##### EXERCISE INPUTS

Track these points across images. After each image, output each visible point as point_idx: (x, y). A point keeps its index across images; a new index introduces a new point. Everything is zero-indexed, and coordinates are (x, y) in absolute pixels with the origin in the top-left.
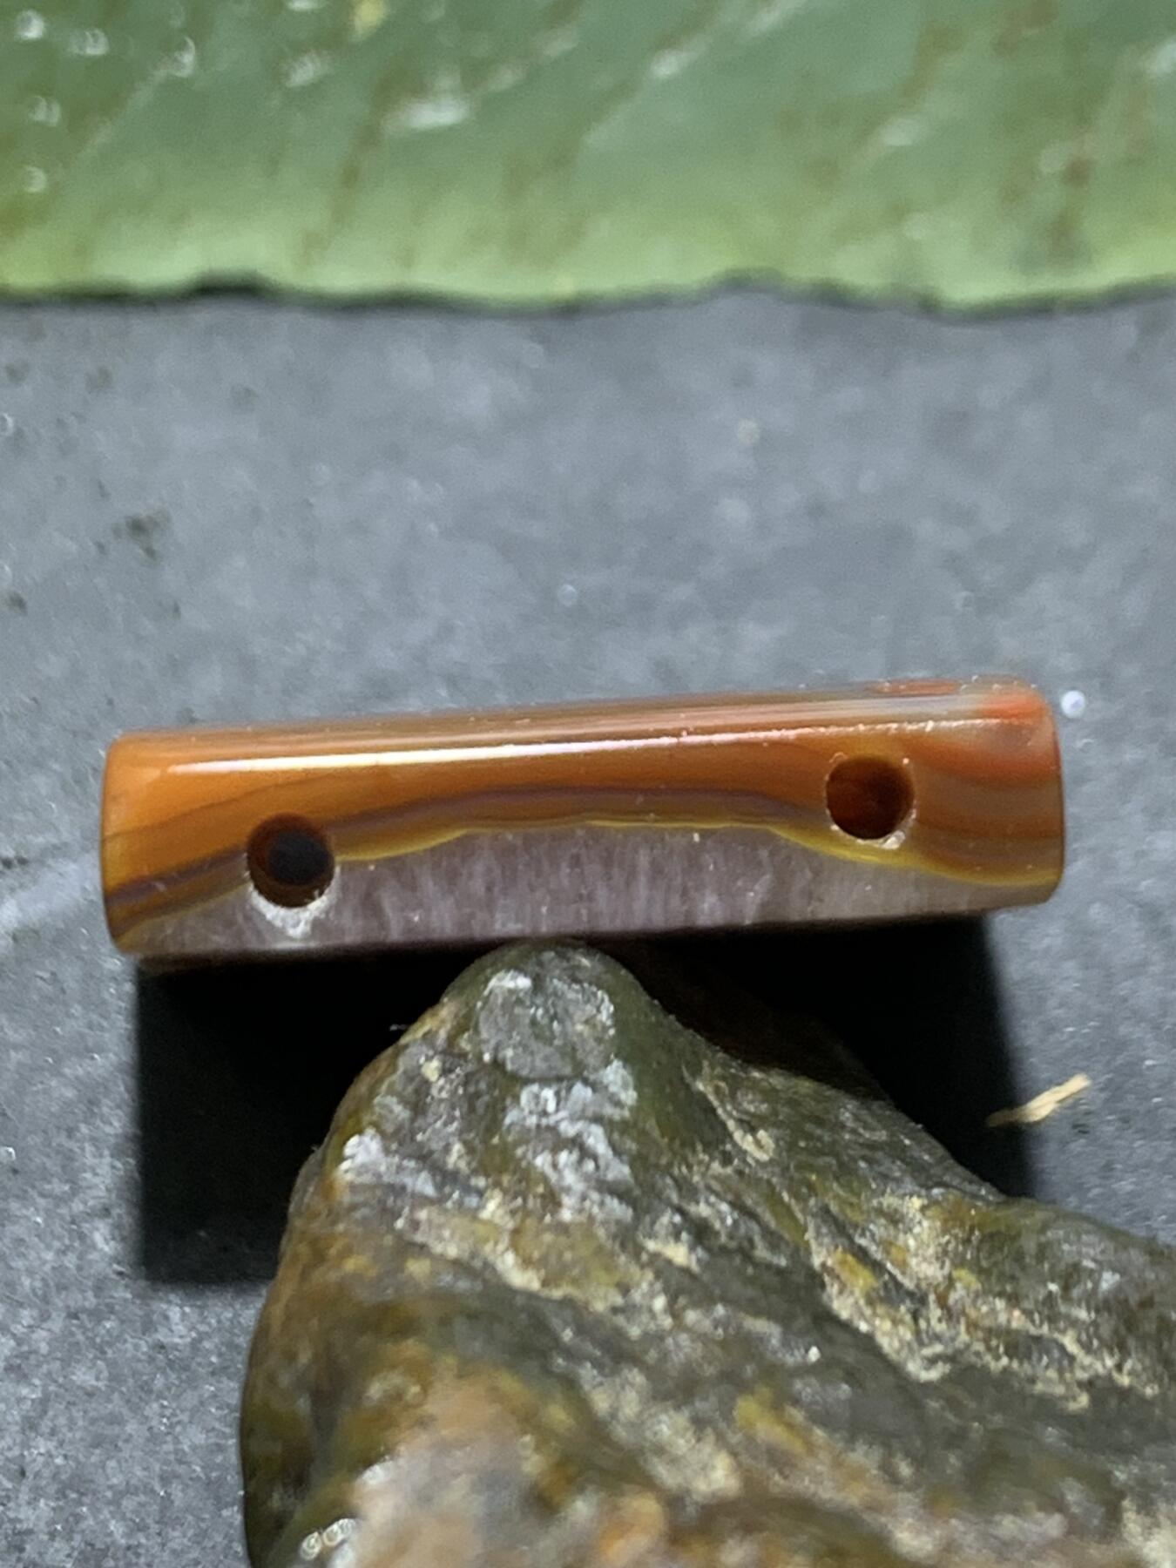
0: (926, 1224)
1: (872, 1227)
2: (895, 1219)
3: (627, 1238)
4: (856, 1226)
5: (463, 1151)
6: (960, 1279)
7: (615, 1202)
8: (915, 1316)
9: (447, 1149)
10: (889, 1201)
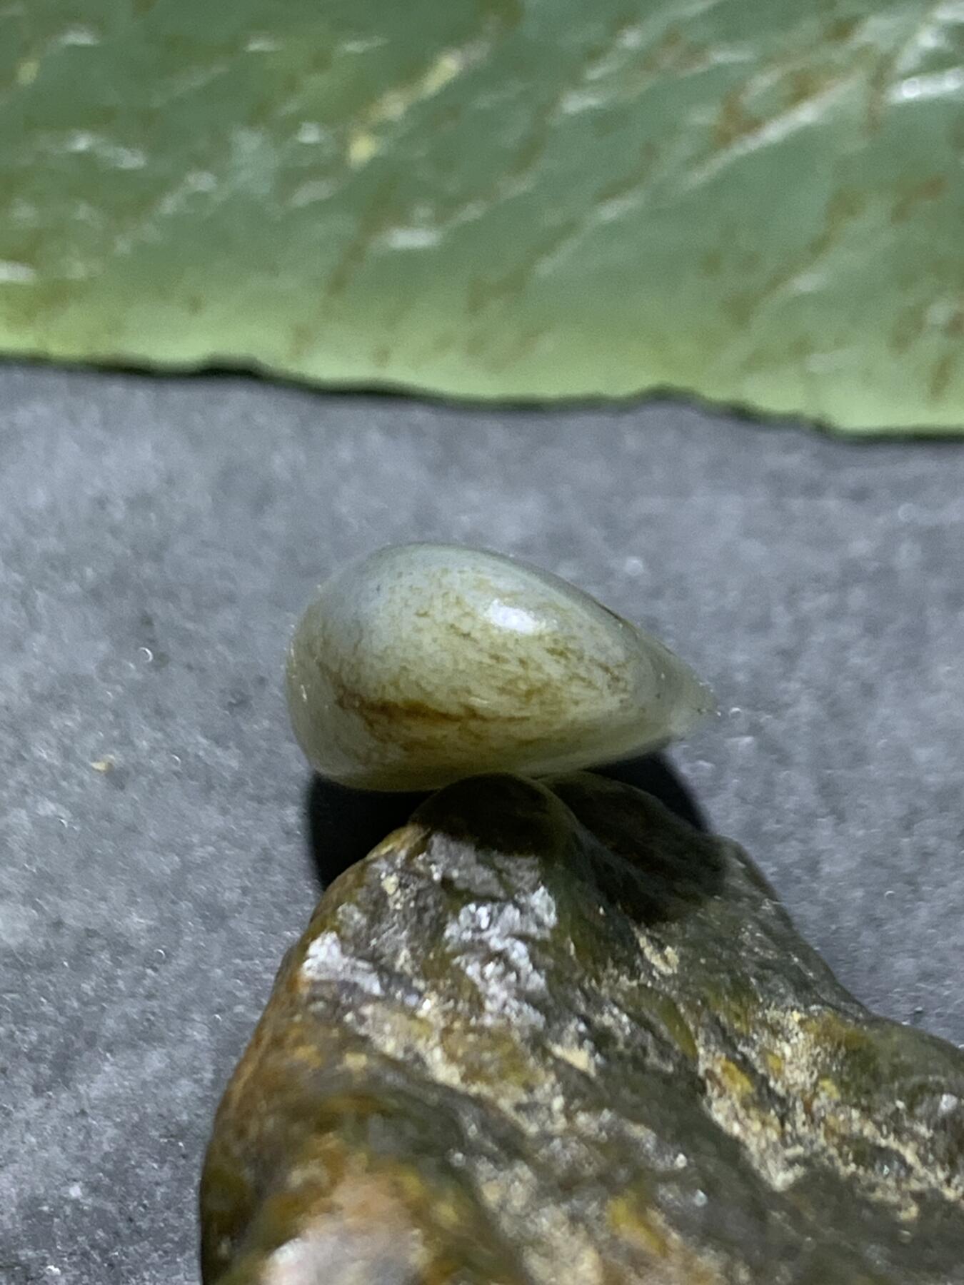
0: (801, 1035)
1: (755, 1037)
2: (777, 1031)
3: (538, 1043)
4: (740, 1035)
5: (409, 956)
6: (823, 1089)
7: (531, 1010)
8: (782, 1120)
9: (395, 954)
10: (773, 1014)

##########

Copy all the entries above exactly as they stand, except for the pictures.

Track these points across images. After each image, output each visible point as point_idx: (x, y). A point keeps its index across images; a new index introduces a new point. Everything is zero-indexed, and coordinates are (x, y) in absolute pixels with the origin in the top-left.
0: (926, 1224)
1: (872, 1227)
2: (895, 1219)
3: (627, 1238)
4: (856, 1226)
5: (463, 1151)
6: (960, 1279)
7: (615, 1202)
8: (915, 1316)
9: (447, 1149)
10: (889, 1201)
0: (801, 1035)
1: (755, 1037)
2: (777, 1031)
3: (538, 1043)
4: (740, 1035)
5: (409, 956)
6: (823, 1089)
7: (531, 1010)
8: (782, 1120)
9: (395, 954)
10: (773, 1014)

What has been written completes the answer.